28/09/2025
Se repite hasta la saciedad que España fue la gran culpable de todos los males de América, pero cuando uno repasa con serenidad los hechos históricos, la realidad se torna muy distinta. Al marcharse, España dejó en México un territorio con un nivel de riqueza sin parangón en el continente. La Nueva España fue uno de los virreinatos más prósperos del mundo: su minería de plata llegó a representar más de la mitad de la producción mundial en determinados periodos, y el comercio del Galeón de Manila la integró en la primera globalización económica de la historia, conectando Acapulco con Asia y Europa. No hablamos de una tierra atrasada o marginada, sino de un centro neurálgico de riqueza y cultura, dotado de universidades, imprentas, hospitales y una red administrativa que, con todos sus defectos, sentaba las bases de un Estado moderno. Difícilmente puede sostenerse que España abandonara una nación pobre; lo que dejó fue un territorio lleno de potencial que, por desgracia, quedó atrapado en las convulsiones del siglo XIX.

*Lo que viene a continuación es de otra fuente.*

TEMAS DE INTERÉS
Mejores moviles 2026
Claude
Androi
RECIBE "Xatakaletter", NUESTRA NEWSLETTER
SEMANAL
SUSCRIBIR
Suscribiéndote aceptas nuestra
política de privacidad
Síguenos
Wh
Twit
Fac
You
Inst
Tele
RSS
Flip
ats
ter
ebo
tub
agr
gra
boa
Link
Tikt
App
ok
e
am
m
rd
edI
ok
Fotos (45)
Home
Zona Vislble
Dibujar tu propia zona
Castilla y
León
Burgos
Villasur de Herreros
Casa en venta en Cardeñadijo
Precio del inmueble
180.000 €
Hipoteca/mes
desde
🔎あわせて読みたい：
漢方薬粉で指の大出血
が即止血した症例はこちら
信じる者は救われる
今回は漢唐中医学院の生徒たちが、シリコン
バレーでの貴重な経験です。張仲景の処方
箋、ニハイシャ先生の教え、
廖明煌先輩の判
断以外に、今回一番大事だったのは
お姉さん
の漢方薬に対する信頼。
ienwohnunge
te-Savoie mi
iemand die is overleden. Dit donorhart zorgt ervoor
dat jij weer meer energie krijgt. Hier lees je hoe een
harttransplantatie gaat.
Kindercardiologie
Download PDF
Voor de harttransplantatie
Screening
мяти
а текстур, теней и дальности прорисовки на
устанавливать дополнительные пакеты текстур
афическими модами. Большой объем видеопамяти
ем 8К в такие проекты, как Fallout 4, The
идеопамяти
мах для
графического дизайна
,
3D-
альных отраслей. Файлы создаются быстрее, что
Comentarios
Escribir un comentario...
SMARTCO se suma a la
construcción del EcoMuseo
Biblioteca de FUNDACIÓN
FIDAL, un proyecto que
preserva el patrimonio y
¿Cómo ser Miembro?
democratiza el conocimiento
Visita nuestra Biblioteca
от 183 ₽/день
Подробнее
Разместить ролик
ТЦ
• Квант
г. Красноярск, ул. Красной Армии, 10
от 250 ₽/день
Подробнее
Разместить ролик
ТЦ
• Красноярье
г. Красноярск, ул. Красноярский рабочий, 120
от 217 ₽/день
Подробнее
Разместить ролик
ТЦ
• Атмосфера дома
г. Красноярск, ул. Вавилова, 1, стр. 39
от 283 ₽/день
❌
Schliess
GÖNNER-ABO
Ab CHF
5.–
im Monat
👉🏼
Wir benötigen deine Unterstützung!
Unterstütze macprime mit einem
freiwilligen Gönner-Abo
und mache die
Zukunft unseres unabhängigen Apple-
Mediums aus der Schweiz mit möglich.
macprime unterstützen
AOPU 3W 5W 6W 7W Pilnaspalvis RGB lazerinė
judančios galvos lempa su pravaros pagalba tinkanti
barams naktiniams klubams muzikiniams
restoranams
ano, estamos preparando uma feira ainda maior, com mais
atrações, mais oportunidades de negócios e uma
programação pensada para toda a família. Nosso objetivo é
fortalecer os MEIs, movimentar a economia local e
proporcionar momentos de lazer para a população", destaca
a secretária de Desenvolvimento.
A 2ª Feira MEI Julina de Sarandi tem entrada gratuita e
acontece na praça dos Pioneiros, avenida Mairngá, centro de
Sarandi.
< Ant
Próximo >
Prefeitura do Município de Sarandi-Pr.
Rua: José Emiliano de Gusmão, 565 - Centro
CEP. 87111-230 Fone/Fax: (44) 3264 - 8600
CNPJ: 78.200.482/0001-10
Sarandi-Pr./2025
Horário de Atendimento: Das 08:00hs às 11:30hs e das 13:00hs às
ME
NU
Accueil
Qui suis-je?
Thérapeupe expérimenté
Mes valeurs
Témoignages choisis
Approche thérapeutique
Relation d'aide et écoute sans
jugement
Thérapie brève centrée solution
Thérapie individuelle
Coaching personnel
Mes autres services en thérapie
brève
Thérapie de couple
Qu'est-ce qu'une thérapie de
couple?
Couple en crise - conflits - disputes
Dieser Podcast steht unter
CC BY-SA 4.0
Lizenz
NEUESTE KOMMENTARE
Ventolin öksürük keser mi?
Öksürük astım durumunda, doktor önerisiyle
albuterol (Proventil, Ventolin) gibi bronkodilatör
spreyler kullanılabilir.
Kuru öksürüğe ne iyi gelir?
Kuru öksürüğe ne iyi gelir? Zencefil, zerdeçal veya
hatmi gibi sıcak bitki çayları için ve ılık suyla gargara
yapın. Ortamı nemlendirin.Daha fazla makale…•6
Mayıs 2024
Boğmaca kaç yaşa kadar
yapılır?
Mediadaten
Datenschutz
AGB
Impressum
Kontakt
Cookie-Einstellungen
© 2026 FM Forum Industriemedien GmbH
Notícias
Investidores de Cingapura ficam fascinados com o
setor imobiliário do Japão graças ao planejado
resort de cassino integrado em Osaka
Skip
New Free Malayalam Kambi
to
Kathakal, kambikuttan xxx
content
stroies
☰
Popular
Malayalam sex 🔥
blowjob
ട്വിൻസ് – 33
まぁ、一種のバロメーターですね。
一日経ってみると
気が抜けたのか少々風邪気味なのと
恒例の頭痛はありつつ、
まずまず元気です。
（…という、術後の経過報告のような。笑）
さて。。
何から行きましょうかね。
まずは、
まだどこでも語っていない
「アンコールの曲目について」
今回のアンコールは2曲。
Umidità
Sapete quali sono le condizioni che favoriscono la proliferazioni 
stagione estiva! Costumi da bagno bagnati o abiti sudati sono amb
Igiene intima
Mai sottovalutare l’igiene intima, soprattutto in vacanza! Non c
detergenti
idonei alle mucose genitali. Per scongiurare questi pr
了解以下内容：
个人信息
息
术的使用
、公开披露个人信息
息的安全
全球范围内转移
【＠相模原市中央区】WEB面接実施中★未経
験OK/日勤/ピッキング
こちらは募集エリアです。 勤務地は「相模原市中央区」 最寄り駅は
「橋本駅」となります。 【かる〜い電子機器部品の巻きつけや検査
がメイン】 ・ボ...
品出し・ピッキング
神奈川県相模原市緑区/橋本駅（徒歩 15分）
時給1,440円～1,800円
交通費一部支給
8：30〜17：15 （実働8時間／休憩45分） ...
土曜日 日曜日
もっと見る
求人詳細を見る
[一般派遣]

Tras la independencia, no fue España quien encadenó a México, sino Inglaterra. Los británicos, dueños de la banca mundial, aprovecharon la debilidad de la joven república para imponer préstamos en condiciones gravosísimas. Entre 1824 y 1825 se contrataron créditos millonarios en Londres que, lejos de consolidar la economía, la hundieron en un círculo de intereses impagables y moratorias constantes. Se decía en la época que por cada peso recibido se acabarían pagando siete: una imagen que, aunque no literal en términos contractuales, refleja con crudeza lo que significó la dependencia financiera de Inglaterra. No fue la herencia española la que hipotecó a México, sino la voracidad de las potencias financieras que vieron en las nuevas repúblicas un terreno fértil para el saqueo disfrazado de préstamos.
A esto se sumó la intervención francesa de 1862. Francia, bajo Napoleón III, desembarcó tropas en Veracruz con el pretexto de cobrar deudas y acabó lanzando una invasión para imponer un imperio extranjero en tierras mexicanas. El 5 de mayo de ese año, en Puebla, el ejército de Ignacio Zaragoza demostró que México sabía resistir, derrotando a una de las potencias militares más poderosas del momento. Pero después vino la ocupación, la guerra, la violencia, los saqueos y la imposición del efímero Imperio de Maximiliano. Fue Francia, no España, quien asoló entonces el suelo mexicano, intentando arrancar de raíz su soberanía.
Y como si esto fuera poco, Estados Unidos consumó la mayor amputación territorial de la historia de México. La guerra de 1846–1848 terminó con el Tratado de Guadalupe Hidalgo, que obligó a ceder más de la mitad del territorio nacional: California, Texas, Nuevo México, Arizona, Nevada, Utah, Colorado… regiones ricas en recursos que hoy constituyen buena parte de la potencia estadounidense. Quince millones de dólares fue la compensación pactada, una cifra irrisoria frente a lo perdido. No es extraño que en la memoria popular se hable de robo: porque lo fue, disfrazado de tratado internacional bajo la presión de la derrota militar.
Así pues, cuando se repite el mantra de que “los malos son los españoles”, conviene recordar estas realidades. España no despojó a México de la mitad de su territorio; tampoco lo sometió a deudas usureras tras su independencia; no fue España quien envió tropas en 1862 para saquear Puebla ni Veracruz. España, con luces y sombras, dejó un legado inmenso de cultura, instituciones, religión, lengua, derecho y desarrollo urbano que sigue vivo hoy en México y en toda Hispanoamérica. Fueron otras potencias, las que presumían de civilización y progreso, quienes aprovecharon la debilidad del siglo XIX para asfixiar, invadir y desgajar a una nación hermana.
Defender esta verdad no es negar la historia, sino contarla entera. Porque si se trata de buscar culpables, conviene mirar más allá de los tópicos y reconocer que la leyenda negra sigue viva solo porque lo hemos permitido.